Когда Магнус и Мимси пришли на Главную площадь, толпа уже плотно облепила ворота королевского дворца.
Богатые и знатные граждане Верхнего города, которых когда-то не щадил Свен, явились, чтобы своими глазами наблюдать его падение. Люди из Нижнего города Гульденбурга, напротив, скандировали имя своего защитника, удерживаемые на почтительном расстоянии двойной линией ограждений и вооружёнными солдатами.
Магнус и Мимси пробирались сквозь сутолоку и шум, ища глазами лейтенанта Траста. Он велел им явиться к пропускному пункту в строго назначенное время и обещал лично позаботиться о том, чтобы их пропустили.

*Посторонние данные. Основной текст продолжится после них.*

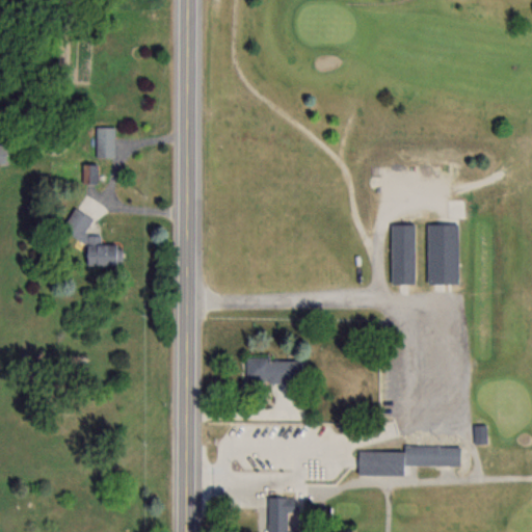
[(94,157),(111,157),(111,126),(94,126),(94,157)]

Когда они поняли, что Траста нет на месте, Магнус запаниковал. Что случилось? Вход во дворец охранялся очень строго, все документы и пропуска тщательно проверяли, и у них не было ни малейшего шанса проникнуть внутрь незамеченными.
– Мой отец – член совета, – стонал Магнус. – С ним мы бы запросто попали во дворец. Спорим, он нарочно сбежал в Западную Сильванию, чтобы не идти на суд! Он всегда терпеть не мог Свена.
– Пошли, – сказала Мимси.
– Куда?
– Сюда. За мной.
Она побежала вдоль стены и свернула за угол, увлекая Магнуса за собой. Там находился вход для прислуги.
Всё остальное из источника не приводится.